A peine construites et déjà obsolètes : un nombre croissant de stations de traitement d’eau potable se trouvent dans cette situation. Chef du département Cycle de l’eau à la Fédération nationale des collectivités concédantes et des régies, Régis Taisne explique le mécanisme : « Le béton et les tuyaux en parfait état n’empêchent pas l’obsolescence, face à de nouveaux besoins non identifiés lors de la construction de l’infrastructure ».
Pesticides et polluants éternels
Principaux responsables de cette évolution, les pesticides et leurs métabolites occasionnent une dégradation de la qualité : selon l’état des lieux dressé en 2023 par la direction générale de la Santé, seules 75 % des eaux satisfont les exigences règlementaires relatives à ce critère. Les nouveaux paramètres apparus à partir de 2022 ont renforcé une tendance sensible depuis plusieurs années, alors que sous l’angle des nitrates et de la qualité microbiologique, les prélèvements passent l’examen avec succès, dans plus de 99 % et plus de 98 % des cas.

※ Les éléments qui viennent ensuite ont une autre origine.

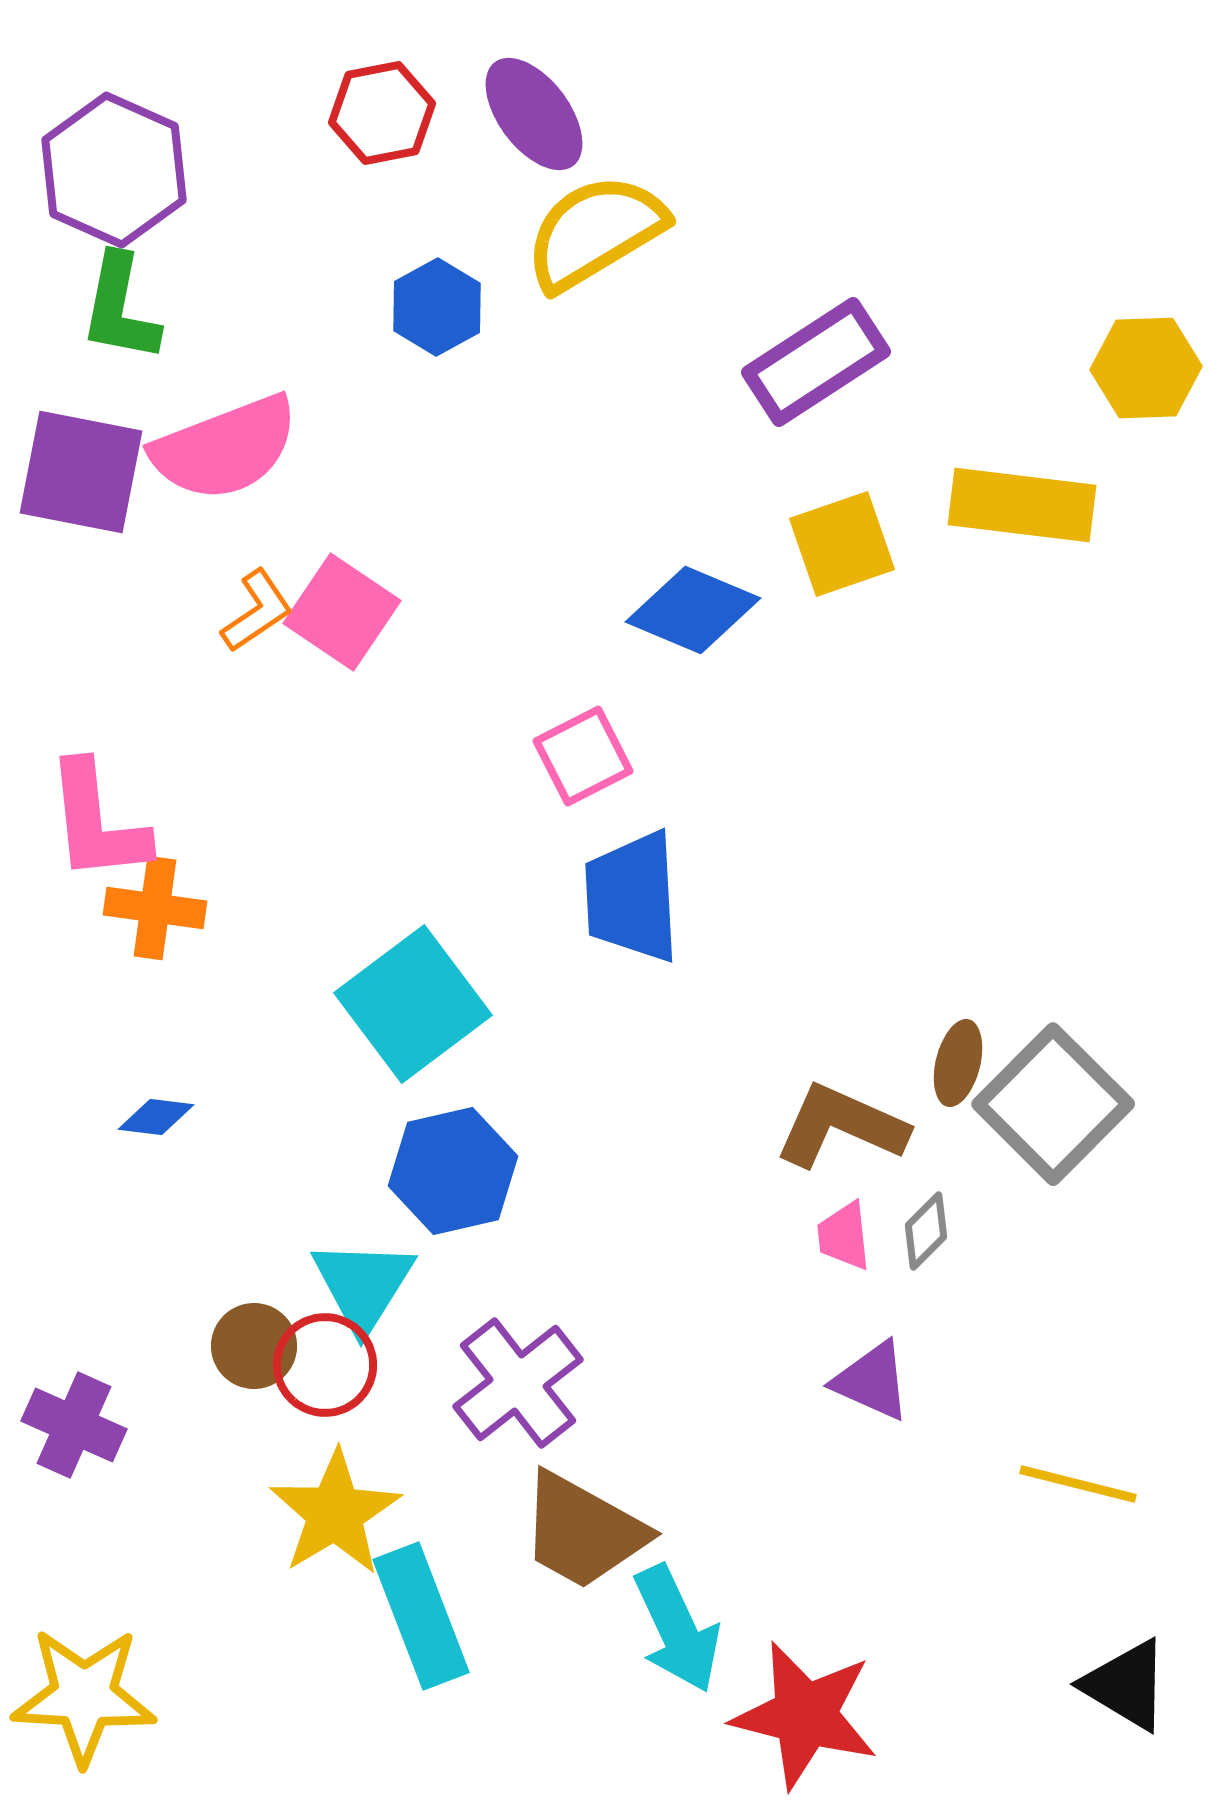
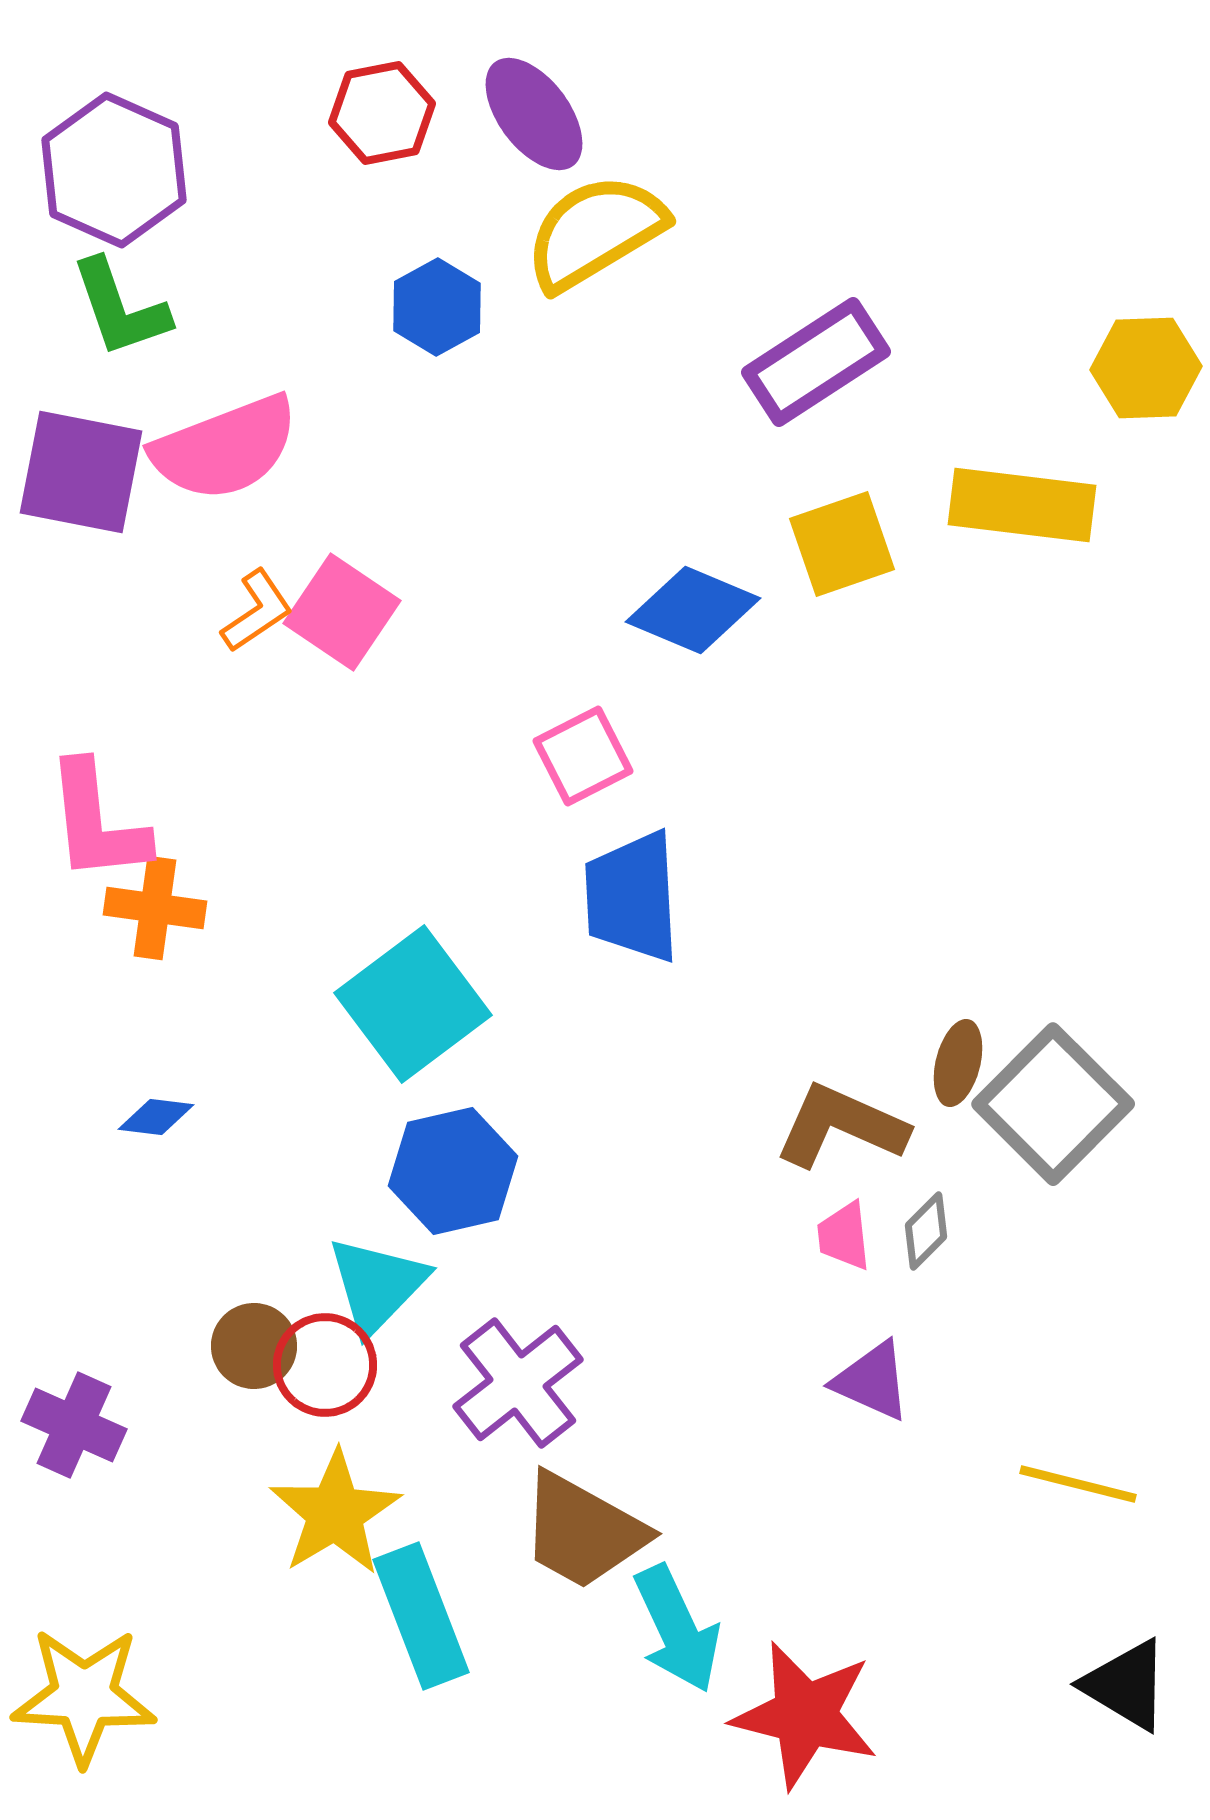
green L-shape at (120, 308): rotated 30 degrees counterclockwise
cyan triangle at (363, 1285): moved 14 px right; rotated 12 degrees clockwise
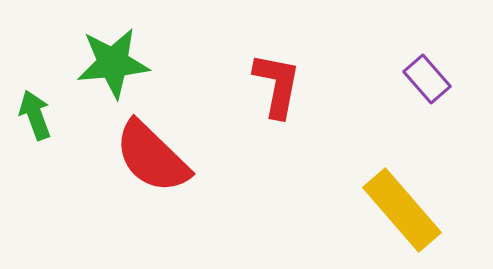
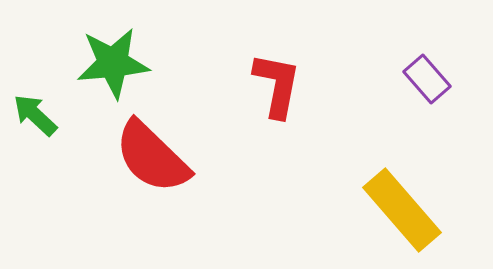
green arrow: rotated 27 degrees counterclockwise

Autre nouvel indicateur qui alimente l’inquiétude, les per et polyfluoroalkylées (Pfas) sont passés sous le contrôle de la loi, depuis le 27 février dernier. Mais pour la FNCCR, la taxe d’1€/g ne suffira de loin pas à résoudre l’équation financière : « 1 g de Pfas, cela correspond à 10 000 m3 qui sortent des critères de qualité, soit la consommation annuelle de 200 à 300 personnes. La taxe couvrira 1 à 10 % des surcoûts de traitement, sans apporter de solution à l’héritage du passé », calcule Régis Taisne.
Responsabilité des pollueurs
Cet exemple éclaire la question de la contribution des pollueurs, dans le paiement des surcoûts de traitement anticipés par les collectivités. Le recours en instance devant la cour de justice européenne, sur la redevance attendue des industriels pour traiter les micropolluants, alimente l’inquiétude : « Certes, la France ne s’oppose pas à cette disposition de la directive européenne sur les eaux résiduelles urbaines. Mais son avis insiste surtout sur les risques que cette mesure occasionne pour la souveraineté industrielle », note Régis Taisne.
L’agriculture n’a rien à envier à l’industrie, dans les obstacles politiques. « Rien que pour extraire les substances d’origine agricole, la combinaison des techniques de charbon actif et d’osmose inverse se traduira par une augmentation du prix du m3 d’eau égale à 40 à 80 centimes. Il y a là un risque majeur pour les services publics d’eau potable, en particulier pour les petites installations rurales », prévient Franco Novelli, expert technique au département de l’eau de la FNCCR.
Des trous dans le zonage
Pour prévenir les pollutions d’origine agricoles, l’appareil réglementaire de protection des captages semble pourtant rassurant, avec son double zonage. L’un définit trois périmètres, en fonction de l’intensité des risques. Mais le diable se cache dans les zones de protection des aires d’alimentation qui visent à prévenir les diffusions lentes.
Dans ces périmètres que les préfets peuvent définir comme des zones soumises à contrainte environnementale (ZSCE), la prévention des pollutions repose sur des programmes d’actions définis par les acteurs des territoires. Le Grenelle de l’environnement, puis les conférences environnementales, ont permis de repérer 1200 captages prioritaires.
Captages en mal de stratégie
« Les schémas directeurs d’aménagement et de gestion des eaux identifient une tendance à l’augmentation des aires dégradées, évaluées à 10 % des 33 000 captages », récapitule Cyrielle Vandewalle, chargée de mission à la FNCCR. Pour faire face à cette situation, la ministre de la Transition écologique Agnès Pannier-Runacher promet pour le 31 mars au plus tard le lancement d’une stratégie nationale.
L’attente des collectivités se focalise sur la liste des points de prélèvement sensible. Leur nombre se situerait entre 2800 et 6000. « Il revient à l’Etat d’activer ce levier règlementaire bloqué depuis deux ans, alors qu’il résulte d’une directive européenne transposée par une ordonnance du 22 novembre 2022 », s’impatiente Régis Taisne. De la liste des points, dépend l’établissement de programmes, sous l’autorité des préfets. Mais face aux refus opposés par les agriculteurs, l’Union européenne et la France ne semblent pas déterminées à éradiquer les pesticides à la source.
Une conférence attendue et redoutée
La perspective de la réunion de la conférence nationale sur l’eau renforce la fébrilité des collectivités : « On peut se réjouir de voir l’eau en haut de la pile des priorité nationales. Mais une vraie inquiétude s’installe, comme j’ai pu le constater le 6 mars à la dernière réunion du comité national de l’eau. Il ne faudrait pas que la conférence crée l’occasion de détricoter encore un peu plus les ambitions », prévient Régis Taisne.